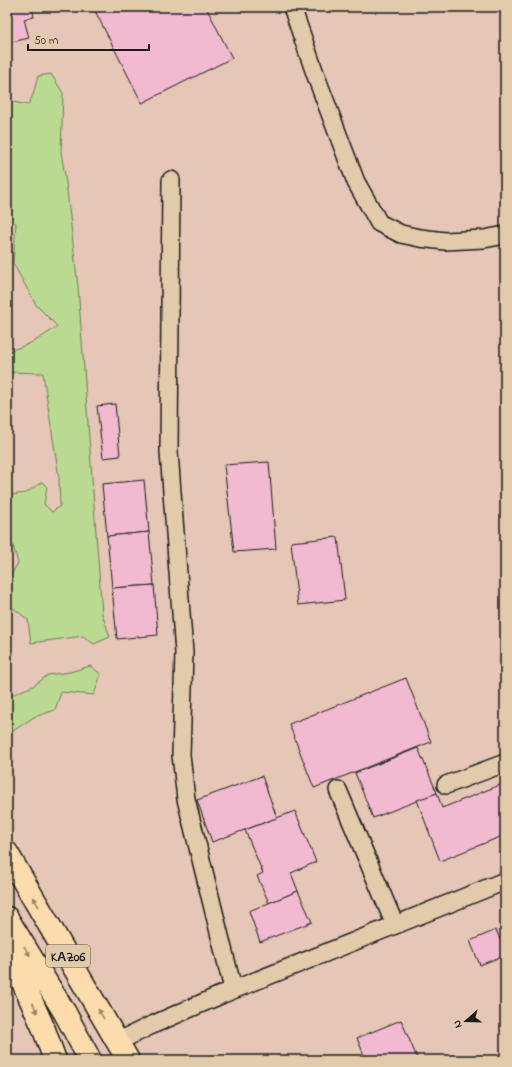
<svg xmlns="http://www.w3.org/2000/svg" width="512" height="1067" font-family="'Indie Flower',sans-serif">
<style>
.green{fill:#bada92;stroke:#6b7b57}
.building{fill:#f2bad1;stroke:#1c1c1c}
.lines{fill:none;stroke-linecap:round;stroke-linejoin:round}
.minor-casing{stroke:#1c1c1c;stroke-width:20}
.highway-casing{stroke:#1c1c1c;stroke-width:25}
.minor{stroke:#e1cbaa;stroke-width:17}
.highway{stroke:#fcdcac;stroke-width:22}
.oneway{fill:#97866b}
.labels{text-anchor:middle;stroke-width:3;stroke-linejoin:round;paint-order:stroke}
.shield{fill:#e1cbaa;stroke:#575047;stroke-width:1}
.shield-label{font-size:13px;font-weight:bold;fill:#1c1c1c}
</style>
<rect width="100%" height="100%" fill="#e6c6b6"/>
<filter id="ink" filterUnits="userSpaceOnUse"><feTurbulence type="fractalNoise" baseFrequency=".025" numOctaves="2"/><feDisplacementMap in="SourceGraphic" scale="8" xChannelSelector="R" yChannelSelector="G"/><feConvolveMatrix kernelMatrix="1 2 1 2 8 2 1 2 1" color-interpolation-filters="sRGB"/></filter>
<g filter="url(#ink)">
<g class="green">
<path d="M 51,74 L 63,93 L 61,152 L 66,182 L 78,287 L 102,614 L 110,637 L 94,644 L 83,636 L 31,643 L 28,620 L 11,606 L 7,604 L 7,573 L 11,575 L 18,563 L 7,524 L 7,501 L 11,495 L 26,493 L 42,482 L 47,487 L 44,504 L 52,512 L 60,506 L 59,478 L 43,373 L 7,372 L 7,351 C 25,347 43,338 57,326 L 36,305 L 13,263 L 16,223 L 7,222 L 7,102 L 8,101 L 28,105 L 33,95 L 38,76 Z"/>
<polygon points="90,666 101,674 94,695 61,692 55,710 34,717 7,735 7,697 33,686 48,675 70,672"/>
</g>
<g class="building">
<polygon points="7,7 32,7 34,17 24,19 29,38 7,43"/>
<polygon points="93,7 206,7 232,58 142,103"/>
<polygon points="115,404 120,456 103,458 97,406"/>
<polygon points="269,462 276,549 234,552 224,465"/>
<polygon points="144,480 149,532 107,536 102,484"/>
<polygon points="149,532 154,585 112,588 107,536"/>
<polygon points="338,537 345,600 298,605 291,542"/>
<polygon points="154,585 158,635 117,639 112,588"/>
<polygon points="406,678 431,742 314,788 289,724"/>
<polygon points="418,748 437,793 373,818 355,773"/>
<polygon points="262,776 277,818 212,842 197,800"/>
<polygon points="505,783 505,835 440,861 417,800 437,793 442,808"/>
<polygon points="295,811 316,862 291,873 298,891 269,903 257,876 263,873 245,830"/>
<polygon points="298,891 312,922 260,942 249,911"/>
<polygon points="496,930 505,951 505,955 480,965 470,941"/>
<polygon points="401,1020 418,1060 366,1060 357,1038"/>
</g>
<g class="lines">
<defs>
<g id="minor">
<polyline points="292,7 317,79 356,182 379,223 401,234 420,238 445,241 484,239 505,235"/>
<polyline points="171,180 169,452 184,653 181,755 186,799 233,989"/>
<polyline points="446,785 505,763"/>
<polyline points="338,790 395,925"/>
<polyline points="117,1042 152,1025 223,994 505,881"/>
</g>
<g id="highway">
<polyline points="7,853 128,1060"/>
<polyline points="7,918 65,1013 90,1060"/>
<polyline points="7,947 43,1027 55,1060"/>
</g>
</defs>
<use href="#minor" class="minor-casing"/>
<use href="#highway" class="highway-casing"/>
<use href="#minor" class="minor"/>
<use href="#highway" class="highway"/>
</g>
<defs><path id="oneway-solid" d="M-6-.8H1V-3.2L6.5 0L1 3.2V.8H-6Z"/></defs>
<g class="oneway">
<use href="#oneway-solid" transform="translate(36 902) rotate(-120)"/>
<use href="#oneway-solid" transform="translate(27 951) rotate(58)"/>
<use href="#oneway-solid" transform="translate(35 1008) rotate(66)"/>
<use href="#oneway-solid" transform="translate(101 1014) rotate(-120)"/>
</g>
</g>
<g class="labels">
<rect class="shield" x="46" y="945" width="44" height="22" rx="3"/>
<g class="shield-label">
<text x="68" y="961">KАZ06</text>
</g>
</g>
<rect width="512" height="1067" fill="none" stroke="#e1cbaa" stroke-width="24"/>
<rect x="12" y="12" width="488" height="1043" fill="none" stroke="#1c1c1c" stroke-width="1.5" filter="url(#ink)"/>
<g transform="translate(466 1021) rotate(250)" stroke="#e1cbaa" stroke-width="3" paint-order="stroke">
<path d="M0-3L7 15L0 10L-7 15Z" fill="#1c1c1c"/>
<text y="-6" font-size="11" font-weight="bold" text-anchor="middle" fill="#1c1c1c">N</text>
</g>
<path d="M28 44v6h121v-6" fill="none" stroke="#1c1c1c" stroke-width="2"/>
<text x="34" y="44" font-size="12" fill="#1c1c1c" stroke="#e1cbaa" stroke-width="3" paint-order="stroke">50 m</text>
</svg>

Exercise
Please copy the data shown above word for word, omitting the pictures.

Answer for the task
<svg xmlns="http://www.w3.org/2000/svg" width="512" height="1067" font-family="'Indie Flower',sans-serif">
<style>
.green{fill:#bada92;stroke:#6b7b57}
.building{fill:#f2bad1;stroke:#1c1c1c}
.lines{fill:none;stroke-linecap:round;stroke-linejoin:round}
.minor-casing{stroke:#1c1c1c;stroke-width:20}
.highway-casing{stroke:#1c1c1c;stroke-width:25}
.minor{stroke:#e1cbaa;stroke-width:17}
.highway{stroke:#fcdcac;stroke-width:22}
.oneway{fill:#97866b}
.labels{text-anchor:middle;stroke-width:3;stroke-linejoin:round;paint-order:stroke}
.shield{fill:#e1cbaa;stroke:#575047;stroke-width:1}
.shield-label{font-size:13px;font-weight:bold;fill:#1c1c1c}
</style>
<rect width="100%" height="100%" fill="#e6c6b6"/>
<filter id="ink" filterUnits="userSpaceOnUse"><feTurbulence type="fractalNoise" baseFrequency=".025" numOctaves="2"/><feDisplacementMap in="SourceGraphic" scale="8" xChannelSelector="R" yChannelSelector="G"/><feConvolveMatrix kernelMatrix="1 2 1 2 8 2 1 2 1" color-interpolation-filters="sRGB"/></filter>
<g filter="url(#ink)">
<g class="green">
<path d="M 51,74 L 63,93 L 61,152 L 66,182 L 78,287 L 102,614 L 110,637 L 94,644 L 83,636 L 31,643 L 28,620 L 11,606 L 7,604 L 7,573 L 11,575 L 18,563 L 7,524 L 7,501 L 11,495 L 26,493 L 42,482 L 47,487 L 44,504 L 52,512 L 60,506 L 59,478 L 43,373 L 7,372 L 7,351 C 25,347 43,338 57,326 L 36,305 L 13,263 L 16,223 L 7,222 L 7,102 L 8,101 L 28,105 L 33,95 L 38,76 Z"/>
<polygon points="90,666 101,674 94,695 61,692 55,710 34,717 7,735 7,697 33,686 48,675 70,672"/>
</g>
<g class="building">
<polygon points="7,7 32,7 34,17 24,19 29,38 7,43"/>
<polygon points="93,7 206,7 232,58 142,103"/>
<polygon points="115,404 120,456 103,458 97,406"/>
<polygon points="269,462 276,549 234,552 224,465"/>
<polygon points="144,480 149,532 107,536 102,484"/>
<polygon points="149,532 154,585 112,588 107,536"/>
<polygon points="338,537 345,600 298,605 291,542"/>
<polygon points="154,585 158,635 117,639 112,588"/>
<polygon points="406,678 431,742 314,788 289,724"/>
<polygon points="418,748 437,793 373,818 355,773"/>
<polygon points="262,776 277,818 212,842 197,800"/>
<polygon points="505,783 505,835 440,861 417,800 437,793 442,808"/>
<polygon points="295,811 316,862 291,873 298,891 269,903 257,876 263,873 245,830"/>
<polygon points="298,891 312,922 260,942 249,911"/>
<polygon points="496,930 505,951 505,955 480,965 470,941"/>
<polygon points="401,1020 418,1060 366,1060 357,1038"/>
</g>
<g class="lines">
<defs>
<g id="minor">
<polyline points="292,7 317,79 356,182 379,223 401,234 420,238 445,241 484,239 505,235"/>
<polyline points="171,180 169,452 184,653 181,755 186,799 233,989"/>
<polyline points="446,785 505,763"/>
<polyline points="338,790 395,925"/>
<polyline points="117,1042 152,1025 223,994 505,881"/>
</g>
<g id="highway">
<polyline points="7,853 128,1060"/>
<polyline points="7,918 65,1013 90,1060"/>
<polyline points="7,947 43,1027 55,1060"/>
</g>
</defs>
<use href="#minor" class="minor-casing"/>
<use href="#highway" class="highway-casing"/>
<use href="#minor" class="minor"/>
<use href="#highway" class="highway"/>
</g>
<defs><path id="oneway-solid" d="M-6-.8H1V-3.2L6.5 0L1 3.2V.8H-6Z"/></defs>
<g class="oneway">
<use href="#oneway-solid" transform="translate(36 902) rotate(-120)"/>
<use href="#oneway-solid" transform="translate(27 951) rotate(58)"/>
<use href="#oneway-solid" transform="translate(35 1008) rotate(66)"/>
<use href="#oneway-solid" transform="translate(101 1014) rotate(-120)"/>
</g>
</g>
<g class="labels">
<rect class="shield" x="46" y="945" width="44" height="22" rx="3"/>
<g class="shield-label">
<text x="68" y="961">KАZ06</text>
</g>
</g>
<rect width="512" height="1067" fill="none" stroke="#e1cbaa" stroke-width="24"/>
<rect x="12" y="12" width="488" height="1043" fill="none" stroke="#1c1c1c" stroke-width="1.5" filter="url(#ink)"/>
<g transform="translate(466 1021) rotate(250)" stroke="#e1cbaa" stroke-width="3" paint-order="stroke">
<path d="M0-3L7 15L0 10L-7 15Z" fill="#1c1c1c"/>
<text y="-6" font-size="11" font-weight="bold" text-anchor="middle" fill="#1c1c1c">N</text>
</g>
<path d="M28 44v6h121v-6" fill="none" stroke="#1c1c1c" stroke-width="2"/>
<text x="34" y="44" font-size="12" fill="#1c1c1c" stroke="#e1cbaa" stroke-width="3" paint-order="stroke">50 m</text>
</svg>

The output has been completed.